Facebook, which recently passed $1 trillion in market capitalization, may seem like an unusual partner for a church whose primary goal is to share the message of Jesus. But the company has been cultivating partnerships with a wide range of faith communities over the past few years, from individual congregations to large denominations, like the Assemblies of God and the Church of God in Christ.
Now, after the coronavirus pandemic pushed religious groups to explore new ways to operate, Facebook sees even greater strategic opportunity to draw highly engaged users onto its platform. The company aims to become the virtual home for religious community, and wants churches, mosques, synagogues and others to embed their religious life into its platform, from hosting worship services and socializing more casually to soliciting money. It is developing new products, including audio and prayer sharing, aimed at faith groups…
Many of Facebook’s partnerships involve asking religious organizations to test or brainstorm new products, and those groups seem undeterred by Facebook’s larger controversies. This year Facebook tested a prayer feature, where members of some Facebook groups can post prayer requests and others can respond. The creator of YouVersion, the popular Bible app, worked with the company to test it…
They decided to try two Facebook tools: subscriptions where users pay, for example, $9.99 per month and receive exclusive content, like messages from the bishop; and another tool for worshipers watching services online to send donations in real time. Leaders decided against a third feature: advertisements during video streams…
“Consumer isn’t the right word,” he said, correcting himself. “Reach the parishioner better.”
Doing church and religion online is well established and not going away. Yet, as the article notes, this raises a whole host of issues. Here are a few of my thoughts in response:
I first noticed the importance of Facebook for multiple congregations when working with data based on congregational websites. Many congregations have websites, of varying degrees of sophistication and presentation, but not all.
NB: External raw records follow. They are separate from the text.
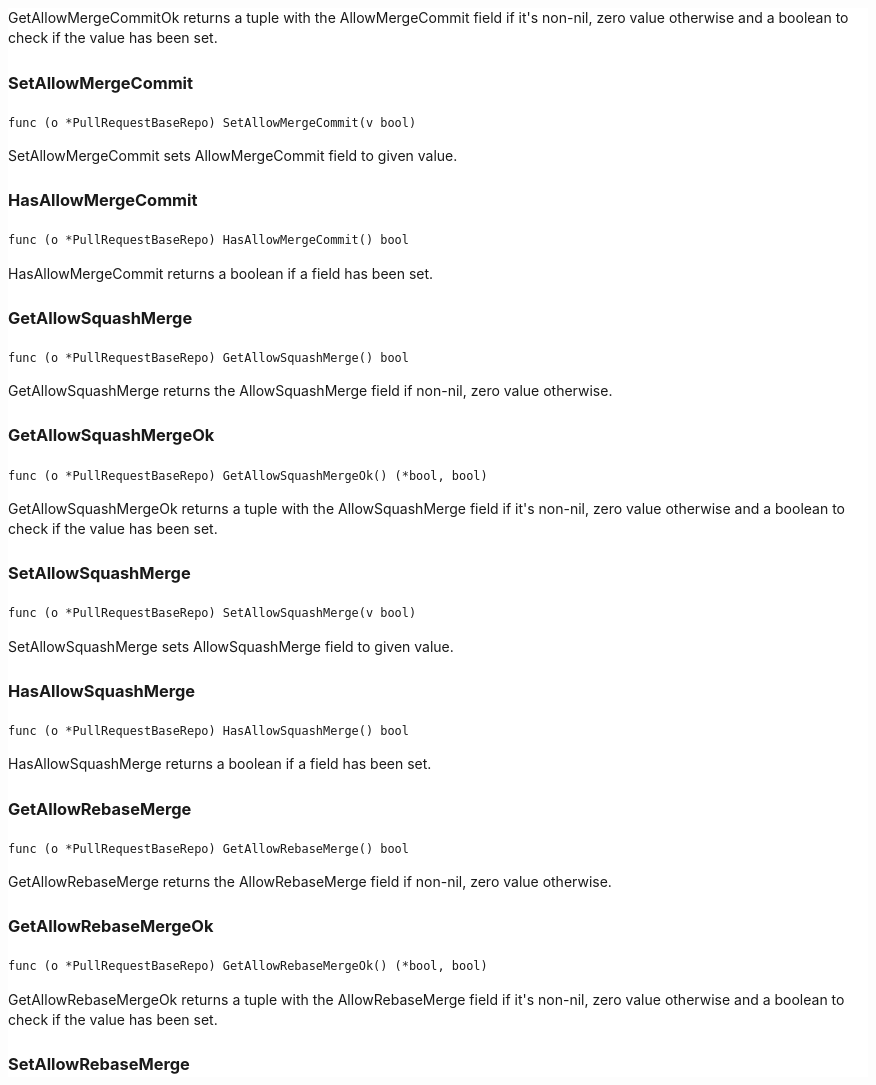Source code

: GetAllowMergeCommitOk returns a tuple with the AllowMergeCommit field if it's non-nil, zero value otherwise
and a boolean to check if the value has been set.

### SetAllowMergeCommit

`func (o *PullRequestBaseRepo) SetAllowMergeCommit(v bool)`

SetAllowMergeCommit sets AllowMergeCommit field to given value.

### HasAllowMergeCommit

`func (o *PullRequestBaseRepo) HasAllowMergeCommit() bool`

HasAllowMergeCommit returns a boolean if a field has been set.

### GetAllowSquashMerge

`func (o *PullRequestBaseRepo) GetAllowSquashMerge() bool`

GetAllowSquashMerge returns the AllowSquashMerge field if non-nil, zero value otherwise.

### GetAllowSquashMergeOk

`func (o *PullRequestBaseRepo) GetAllowSquashMergeOk() (*bool, bool)`

GetAllowSquashMergeOk returns a tuple with the AllowSquashMerge field if it's non-nil, zero value otherwise
and a boolean to check if the value has been set.

### SetAllowSquashMerge

`func (o *PullRequestBaseRepo) SetAllowSquashMerge(v bool)`

SetAllowSquashMerge sets AllowSquashMerge field to given value.

### HasAllowSquashMerge

`func (o *PullRequestBaseRepo) HasAllowSquashMerge() bool`

HasAllowSquashMerge returns a boolean if a field has been set.

### GetAllowRebaseMerge

`func (o *PullRequestBaseRepo) GetAllowRebaseMerge() bool`

GetAllowRebaseMerge returns the AllowRebaseMerge field if non-nil, zero value otherwise.

### GetAllowRebaseMergeOk

`func (o *PullRequestBaseRepo) GetAllowRebaseMergeOk() (*bool, bool)`

GetAllowRebaseMergeOk returns a tuple with the AllowRebaseMerge field if it's non-nil, zero value otherwise
and a boolean to check if the value has been set.

### SetAllowRebaseMerge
Some of those same congregations with websites also have Facebook pages and some without websites have Facebook pages. Do congregations really need both? Do they serve different audiences? The advantage of being on a social media platform is that people are already there (as opposed to searching for or typing in a website) and it offers the opportunity for interaction (usually not possible on a website).
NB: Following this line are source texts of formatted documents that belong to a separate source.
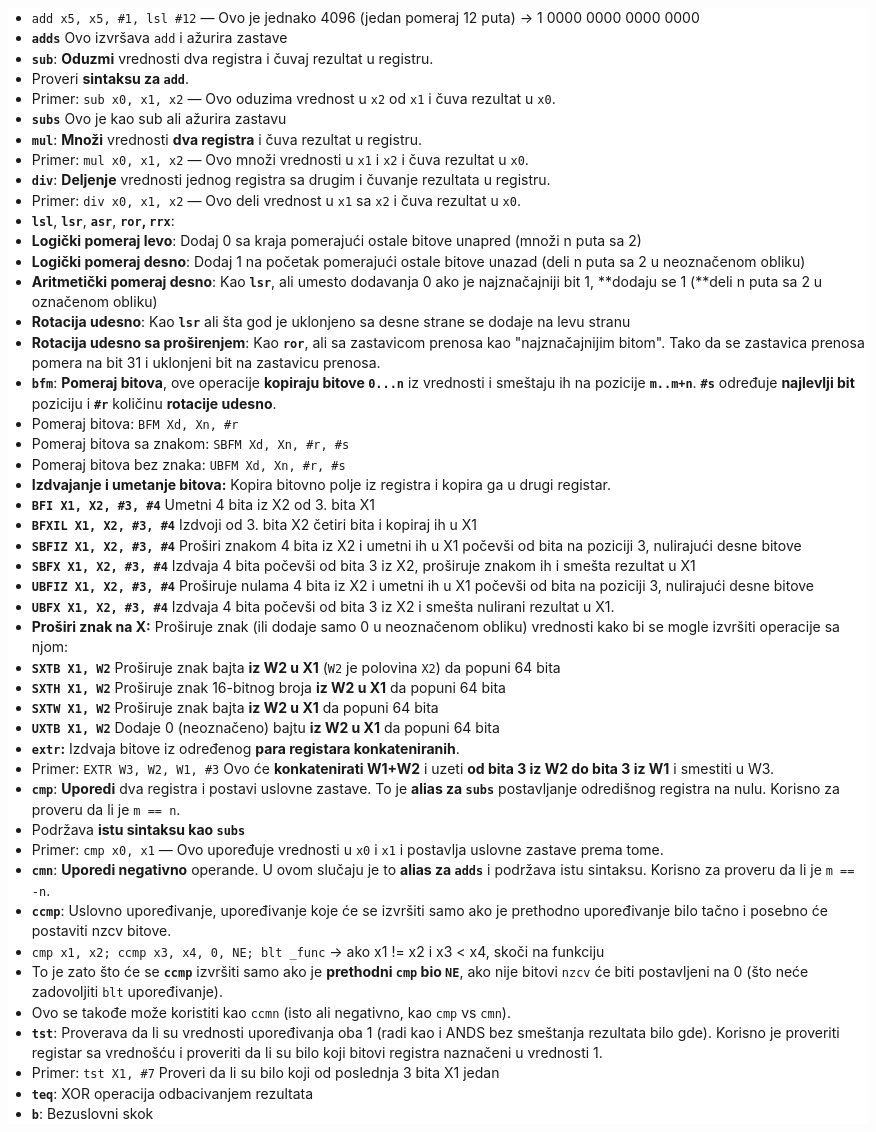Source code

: * `add x5, x5, #1, lsl #12` — Ovo je jednako 4096 (jedan pomeraj 12 puta) -> 1 0000 0000 0000 0000
* **`adds`** Ovo izvršava `add` i ažurira zastave
* **`sub`**: **Oduzmi** vrednosti dva registra i čuvaj rezultat u registru.
* Proveri **sintaksu za `add`**.
* Primer: `sub x0, x1, x2` — Ovo oduzima vrednost u `x2` od `x1` i čuva rezultat u `x0`.
* **`subs`** Ovo je kao sub ali ažurira zastavu
* **`mul`**: **Množi** vrednosti **dva registra** i čuva rezultat u registru.
* Primer: `mul x0, x1, x2` — Ovo množi vrednosti u `x1` i `x2` i čuva rezultat u `x0`.
* **`div`**: **Deljenje** vrednosti jednog registra sa drugim i čuvanje rezultata u registru.
* Primer: `div x0, x1, x2` — Ovo deli vrednost u `x1` sa `x2` i čuva rezultat u `x0`.
* **`lsl`**, **`lsr`**, **`asr`**, **`ror`, `rrx`**:
* **Logički pomeraj levo**: Dodaj 0 sa kraja pomerajući ostale bitove unapred (množi n puta sa 2)
* **Logički pomeraj desno**: Dodaj 1 na početak pomerajući ostale bitove unazad (deli n puta sa 2 u neoznačenom obliku)
* **Aritmetički pomeraj desno**: Kao **`lsr`**, ali umesto dodavanja 0 ako je najznačajniji bit 1, \*\*dodaju se 1 (\*\*deli n puta sa 2 u označenom obliku)
* **Rotacija udesno**: Kao **`lsr`** ali šta god je uklonjeno sa desne strane se dodaje na levu stranu
* **Rotacija udesno sa proširenjem**: Kao **`ror`**, ali sa zastavicom prenosa kao "najznačajnijim bitom". Tako da se zastavica prenosa pomera na bit 31 i uklonjeni bit na zastavicu prenosa.
* **`bfm`**: **Pomeraj bitova**, ove operacije **kopiraju bitove `0...n`** iz vrednosti i smeštaju ih na pozicije **`m..m+n`**. **`#s`** određuje **najlevlji bit** poziciju i **`#r`** količinu **rotacije udesno**.
* Pomeraj bitova: `BFM Xd, Xn, #r`
* Pomeraj bitova sa znakom: `SBFM Xd, Xn, #r, #s`
* Pomeraj bitova bez znaka: `UBFM Xd, Xn, #r, #s`
* **Izdvajanje i umetanje bitova:** Kopira bitovno polje iz registra i kopira ga u drugi registar.
* **`BFI X1, X2, #3, #4`** Umetni 4 bita iz X2 od 3. bita X1
* **`BFXIL X1, X2, #3, #4`** Izdvoji od 3. bita X2 četiri bita i kopiraj ih u X1
* **`SBFIZ X1, X2, #3, #4`** Proširi znakom 4 bita iz X2 i umetni ih u X1 počevši od bita na poziciji 3, nulirajući desne bitove
* **`SBFX X1, X2, #3, #4`** Izdvaja 4 bita počevši od bita 3 iz X2, proširuje znakom ih i smešta rezultat u X1
* **`UBFIZ X1, X2, #3, #4`** Proširuje nulama 4 bita iz X2 i umetni ih u X1 počevši od bita na poziciji 3, nulirajući desne bitove
* **`UBFX X1, X2, #3, #4`** Izdvaja 4 bita počevši od bita 3 iz X2 i smešta nulirani rezultat u X1.
* **Proširi znak na X:** Proširuje znak (ili dodaje samo 0 u neoznačenom obliku) vrednosti kako bi se mogle izvršiti operacije sa njom:
* **`SXTB X1, W2`** Proširuje znak bajta **iz W2 u X1** (`W2` je polovina `X2`) da popuni 64 bita
* **`SXTH X1, W2`** Proširuje znak 16-bitnog broja **iz W2 u X1** da popuni 64 bita
* **`SXTW X1, W2`** Proširuje znak bajta **iz W2 u X1** da popuni 64 bita
* **`UXTB X1, W2`** Dodaje 0 (neoznačeno) bajtu **iz W2 u X1** da popuni 64 bita
* **`extr`:** Izdvaja bitove iz određenog **para registara konkateniranih**.
* Primer: `EXTR W3, W2, W1, #3` Ovo će **konkatenirati W1+W2** i uzeti **od bita 3 iz W2 do bita 3 iz W1** i smestiti u W3.
* **`cmp`**: **Uporedi** dva registra i postavi uslovne zastave. To je **alias za `subs`** postavljanje odredišnog registra na nulu. Korisno za proveru da li je `m == n`.
* Podržava **istu sintaksu kao `subs`**
* Primer: `cmp x0, x1` — Ovo upoređuje vrednosti u `x0` i `x1` i postavlja uslovne zastave prema tome.
* **`cmn`**: **Uporedi negativno** operande. U ovom slučaju je to **alias za `adds`** i podržava istu sintaksu. Korisno za proveru da li je `m == -n`.
* **`ccmp`**: Uslovno upoređivanje, upoređivanje koje će se izvršiti samo ako je prethodno upoređivanje bilo tačno i posebno će postaviti nzcv bitove.
* `cmp x1, x2; ccmp x3, x4, 0, NE; blt _func` -> ako x1 != x2 i x3 < x4, skoči na funkciju
* To je zato što će se **`ccmp`** izvršiti samo ako je **prethodni `cmp` bio `NE`**, ako nije bitovi `nzcv` će biti postavljeni na 0 (što neće zadovoljiti `blt` upoređivanje).
* Ovo se takođe može koristiti kao `ccmn` (isto ali negativno, kao `cmp` vs `cmn`).
* **`tst`**: Proverava da li su vrednosti upoređivanja oba 1 (radi kao i ANDS bez smeštanja rezultata bilo gde). Korisno je proveriti registar sa vrednošću i proveriti da li su bilo koji bitovi registra naznačeni u vrednosti 1.
* Primer: `tst X1, #7` Proveri da li su bilo koji od poslednja 3 bita X1 jedan
* **`teq`**: XOR operacija odbacivanjem rezultata
* **`b`**: Bezuslovni skok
This makes sense from Facebook’s end as religious congregations tend to be durable social groups. If there are particular services Facebook can offer (such as helping congregations gather funds), they can gain a sizable market share of religious interaction and gathering.
The religious people interviewed for the story suggested social media was really good for evangelism or reaching out to people. Yet, it is then easy to slip into a particular approach to people – see the conflation of “consumer” and “parishioner” above – and possibly difficult to transition from online interaction to embodied interaction. Worshiping online fits with many American religious features such as individualism and voluntary association but long-standing concerns about helping people move from an individualistic or response-to-evangelism faith to something deeper will continue in this model.
I have lots of possible thoughts on how online religious gatherings function compared to meeting in a physical building shaped by the congregation. While my co-author and I did not address this directly in our book Building Faith, we argue buildings are very important for worship and fellowship.